WORK TASK: Nothing in the entries may be altered; copy them all exactly.

GIVEN DATA:

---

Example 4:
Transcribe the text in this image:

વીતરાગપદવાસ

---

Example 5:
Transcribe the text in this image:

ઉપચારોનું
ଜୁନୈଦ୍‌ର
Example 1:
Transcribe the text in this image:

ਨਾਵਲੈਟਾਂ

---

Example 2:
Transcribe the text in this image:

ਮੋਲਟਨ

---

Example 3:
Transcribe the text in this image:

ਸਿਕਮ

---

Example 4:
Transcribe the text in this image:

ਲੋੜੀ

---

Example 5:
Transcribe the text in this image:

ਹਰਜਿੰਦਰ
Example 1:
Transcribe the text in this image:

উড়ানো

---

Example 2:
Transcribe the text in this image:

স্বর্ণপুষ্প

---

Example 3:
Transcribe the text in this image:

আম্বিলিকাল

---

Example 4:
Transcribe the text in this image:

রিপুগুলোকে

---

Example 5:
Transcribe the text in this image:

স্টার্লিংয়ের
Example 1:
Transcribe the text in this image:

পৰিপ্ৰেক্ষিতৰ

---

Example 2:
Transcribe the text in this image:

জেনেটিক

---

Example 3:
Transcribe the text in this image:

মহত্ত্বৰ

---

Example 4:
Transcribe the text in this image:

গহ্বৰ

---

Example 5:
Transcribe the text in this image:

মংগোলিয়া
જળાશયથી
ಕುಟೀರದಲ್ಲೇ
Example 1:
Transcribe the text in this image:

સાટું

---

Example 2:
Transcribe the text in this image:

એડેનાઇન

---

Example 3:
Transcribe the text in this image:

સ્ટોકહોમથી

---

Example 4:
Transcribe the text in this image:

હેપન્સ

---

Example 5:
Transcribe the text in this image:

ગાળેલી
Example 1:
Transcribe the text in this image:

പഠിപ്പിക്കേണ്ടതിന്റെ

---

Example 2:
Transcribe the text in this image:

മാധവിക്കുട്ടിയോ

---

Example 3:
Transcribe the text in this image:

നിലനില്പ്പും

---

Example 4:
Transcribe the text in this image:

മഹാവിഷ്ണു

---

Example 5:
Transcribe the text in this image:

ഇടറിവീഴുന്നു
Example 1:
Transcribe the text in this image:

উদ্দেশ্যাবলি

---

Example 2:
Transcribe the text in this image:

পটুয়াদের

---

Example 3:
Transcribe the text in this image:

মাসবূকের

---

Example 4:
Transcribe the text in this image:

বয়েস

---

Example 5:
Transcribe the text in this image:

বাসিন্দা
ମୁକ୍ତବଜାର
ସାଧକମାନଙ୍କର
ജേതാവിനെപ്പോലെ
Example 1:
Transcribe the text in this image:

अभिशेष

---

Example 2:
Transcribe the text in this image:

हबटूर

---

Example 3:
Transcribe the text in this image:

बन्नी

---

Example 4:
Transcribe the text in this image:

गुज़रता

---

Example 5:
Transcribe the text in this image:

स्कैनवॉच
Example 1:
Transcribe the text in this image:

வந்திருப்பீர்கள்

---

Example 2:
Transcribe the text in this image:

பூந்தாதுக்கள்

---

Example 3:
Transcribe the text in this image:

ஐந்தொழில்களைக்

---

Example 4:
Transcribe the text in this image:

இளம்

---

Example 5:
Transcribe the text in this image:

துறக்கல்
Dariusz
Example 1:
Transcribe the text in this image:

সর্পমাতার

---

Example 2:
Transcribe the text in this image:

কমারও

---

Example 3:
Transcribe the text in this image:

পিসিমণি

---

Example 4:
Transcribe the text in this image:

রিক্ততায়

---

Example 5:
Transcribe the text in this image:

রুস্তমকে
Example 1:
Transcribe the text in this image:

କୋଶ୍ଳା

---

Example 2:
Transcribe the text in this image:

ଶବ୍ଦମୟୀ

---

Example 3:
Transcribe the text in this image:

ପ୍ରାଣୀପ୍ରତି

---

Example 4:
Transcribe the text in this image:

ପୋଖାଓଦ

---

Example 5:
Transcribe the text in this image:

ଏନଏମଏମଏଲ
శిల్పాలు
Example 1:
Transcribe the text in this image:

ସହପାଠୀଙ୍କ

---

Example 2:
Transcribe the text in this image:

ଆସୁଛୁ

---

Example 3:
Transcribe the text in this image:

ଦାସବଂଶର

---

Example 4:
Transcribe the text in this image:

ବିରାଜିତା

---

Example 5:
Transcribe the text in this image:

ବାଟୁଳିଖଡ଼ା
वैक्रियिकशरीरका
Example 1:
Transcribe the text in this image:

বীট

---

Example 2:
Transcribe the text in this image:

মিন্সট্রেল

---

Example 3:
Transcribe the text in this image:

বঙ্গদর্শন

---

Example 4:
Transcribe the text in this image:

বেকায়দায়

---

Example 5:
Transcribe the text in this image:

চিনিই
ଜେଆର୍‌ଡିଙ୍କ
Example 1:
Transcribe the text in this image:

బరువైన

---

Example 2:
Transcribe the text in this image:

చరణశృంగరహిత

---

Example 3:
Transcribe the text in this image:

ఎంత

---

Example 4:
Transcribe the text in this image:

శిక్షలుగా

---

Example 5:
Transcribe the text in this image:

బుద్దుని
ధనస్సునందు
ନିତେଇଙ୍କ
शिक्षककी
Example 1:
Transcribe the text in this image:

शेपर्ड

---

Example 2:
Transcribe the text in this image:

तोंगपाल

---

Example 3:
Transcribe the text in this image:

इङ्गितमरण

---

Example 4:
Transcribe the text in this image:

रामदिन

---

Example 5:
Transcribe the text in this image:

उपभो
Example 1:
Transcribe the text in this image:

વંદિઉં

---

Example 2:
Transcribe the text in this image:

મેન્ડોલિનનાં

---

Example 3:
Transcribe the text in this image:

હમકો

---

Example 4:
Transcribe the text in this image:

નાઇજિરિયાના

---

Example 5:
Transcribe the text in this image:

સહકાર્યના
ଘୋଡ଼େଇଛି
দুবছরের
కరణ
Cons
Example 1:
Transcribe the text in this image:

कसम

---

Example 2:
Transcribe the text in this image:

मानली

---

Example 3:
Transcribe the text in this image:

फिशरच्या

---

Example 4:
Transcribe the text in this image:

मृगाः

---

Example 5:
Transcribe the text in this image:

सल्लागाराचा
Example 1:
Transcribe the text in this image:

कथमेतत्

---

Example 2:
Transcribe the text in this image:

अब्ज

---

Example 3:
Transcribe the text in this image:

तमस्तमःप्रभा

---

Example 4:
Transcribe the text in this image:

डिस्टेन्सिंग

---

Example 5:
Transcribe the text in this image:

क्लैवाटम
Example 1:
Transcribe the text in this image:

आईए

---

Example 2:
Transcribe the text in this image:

PROBLEM SOLUTION:
---

Example 4:
Transcribe the text in this image:

વીતરાગપદવાસ

---

Example 5:
Transcribe the text in this image:

ઉપચારોનું
ଜୁନୈଦ୍‌ର
Example 1:
Transcribe the text in this image:

ਨਾਵਲੈਟਾਂ

---

Example 2:
Transcribe the text in this image:

ਮੋਲਟਨ

---

Example 3:
Transcribe the text in this image:

ਸਿਕਮ

---

Example 4:
Transcribe the text in this image:

ਲੋੜੀ

---

Example 5:
Transcribe the text in this image:

ਹਰਜਿੰਦਰ
Example 1:
Transcribe the text in this image:

উড়ানো

---

Example 2:
Transcribe the text in this image:

স্বর্ণপুষ্প

---

Example 3:
Transcribe the text in this image:

আম্বিলিকাল

---

Example 4:
Transcribe the text in this image:

রিপুগুলোকে

---

Example 5:
Transcribe the text in this image:

স্টার্লিংয়ের
Example 1:
Transcribe the text in this image:

পৰিপ্ৰেক্ষিতৰ

---

Example 2:
Transcribe the text in this image:

জেনেটিক

---

Example 3:
Transcribe the text in this image:

মহত্ত্বৰ

---

Example 4:
Transcribe the text in this image:

গহ্বৰ

---

Example 5:
Transcribe the text in this image:

মংগোলিয়া
જળાશયથી
ಕುಟೀರದಲ್ಲೇ
Example 1:
Transcribe the text in this image:

સાટું

---

Example 2:
Transcribe the text in this image:

એડેનાઇન

---

Example 3:
Transcribe the text in this image:

સ્ટોકહોમથી

---

Example 4:
Transcribe the text in this image:

હેપન્સ

---

Example 5:
Transcribe the text in this image:

ગાળેલી
Example 1:
Transcribe the text in this image:

പഠിപ്പിക്കേണ്ടതിന്റെ

---

Example 2:
Transcribe the text in this image:

മാധവിക്കുട്ടിയോ

---

Example 3:
Transcribe the text in this image:

നിലനില്പ്പും

---

Example 4:
Transcribe the text in this image:

മഹാവിഷ്ണു

---

Example 5:
Transcribe the text in this image:

ഇടറിവീഴുന്നു
Example 1:
Transcribe the text in this image:

উদ্দেশ্যাবলি

---

Example 2:
Transcribe the text in this image:

পটুয়াদের

---

Example 3:
Transcribe the text in this image:

মাসবূকের

---

Example 4:
Transcribe the text in this image:

বয়েস

---

Example 5:
Transcribe the text in this image:

বাসিন্দা
ମୁକ୍ତବଜାର
ସାଧକମାନଙ୍କର
ജേതാവിനെപ്പോലെ
Example 1:
Transcribe the text in this image:

अभिशेष

---

Example 2:
Transcribe the text in this image:

हबटूर

---

Example 3:
Transcribe the text in this image:

बन्नी

---

Example 4:
Transcribe the text in this image:

गुज़रता

---

Example 5:
Transcribe the text in this image:

स्कैनवॉच
Example 1:
Transcribe the text in this image:

வந்திருப்பீர்கள்

---

Example 2:
Transcribe the text in this image:

பூந்தாதுக்கள்

---

Example 3:
Transcribe the text in this image:

ஐந்தொழில்களைக்

---

Example 4:
Transcribe the text in this image:

இளம்

---

Example 5:
Transcribe the text in this image:

துறக்கல்
Dariusz
Example 1:
Transcribe the text in this image:

সর্পমাতার

---

Example 2:
Transcribe the text in this image:

কমারও

---

Example 3:
Transcribe the text in this image:

পিসিমণি

---

Example 4:
Transcribe the text in this image:

রিক্ততায়

---

Example 5:
Transcribe the text in this image:

রুস্তমকে
Example 1:
Transcribe the text in this image:

କୋଶ୍ଳା

---

Example 2:
Transcribe the text in this image:

ଶବ୍ଦମୟୀ

---

Example 3:
Transcribe the text in this image:

ପ୍ରାଣୀପ୍ରତି

---

Example 4:
Transcribe the text in this image:

ପୋଖାଓଦ

---

Example 5:
Transcribe the text in this image:

ଏନଏମଏମଏଲ
శిల్పాలు
Example 1:
Transcribe the text in this image:

ସହପାଠୀଙ୍କ

---

Example 2:
Transcribe the text in this image:

ଆସୁଛୁ

---

Example 3:
Transcribe the text in this image:

ଦାସବଂଶର

---

Example 4:
Transcribe the text in this image:

ବିରାଜିତା

---

Example 5:
Transcribe the text in this image:

ବାଟୁଳିଖଡ଼ା
वैक्रियिकशरीरका
Example 1:
Transcribe the text in this image:

বীট

---

Example 2:
Transcribe the text in this image:

মিন্সট্রেল

---

Example 3:
Transcribe the text in this image:

বঙ্গদর্শন

---

Example 4:
Transcribe the text in this image:

বেকায়দায়

---

Example 5:
Transcribe the text in this image:

চিনিই
ଜେଆର୍‌ଡିଙ୍କ
Example 1:
Transcribe the text in this image:

బరువైన

---

Example 2:
Transcribe the text in this image:

చరణశృంగరహిత

---

Example 3:
Transcribe the text in this image:

ఎంత

---

Example 4:
Transcribe the text in this image:

శిక్షలుగా

---

Example 5:
Transcribe the text in this image:

బుద్దుని
ధనస్సునందు
ନିତେଇଙ୍କ
शिक्षककी
Example 1:
Transcribe the text in this image:

शेपर्ड

---

Example 2:
Transcribe the text in this image:

तोंगपाल

---

Example 3:
Transcribe the text in this image:

इङ्गितमरण

---

Example 4:
Transcribe the text in this image:

रामदिन

---

Example 5:
Transcribe the text in this image:

उपभो
Example 1:
Transcribe the text in this image:

વંદિઉં

---

Example 2:
Transcribe the text in this image:

મેન્ડોલિનનાં

---

Example 3:
Transcribe the text in this image:

હમકો

---

Example 4:
Transcribe the text in this image:

નાઇજિરિયાના

---

Example 5:
Transcribe the text in this image:

સહકાર્યના
ଘୋଡ଼େଇଛି
দুবছরের
కరణ
Cons
Example 1:
Transcribe the text in this image:

कसम

---

Example 2:
Transcribe the text in this image:

मानली

---

Example 3:
Transcribe the text in this image:

फिशरच्या

---

Example 4:
Transcribe the text in this image:

मृगाः

---

Example 5:
Transcribe the text in this image:

सल्लागाराचा
Example 1:
Transcribe the text in this image:

कथमेतत्

---

Example 2:
Transcribe the text in this image:

अब्ज

---

Example 3:
Transcribe the text in this image:

तमस्तमःप्रभा

---

Example 4:
Transcribe the text in this image:

डिस्टेन्सिंग

---

Example 5:
Transcribe the text in this image:

क्लैवाटम
Example 1:
Transcribe the text in this image:

आईए

---

Example 2:
Transcribe the text in this image:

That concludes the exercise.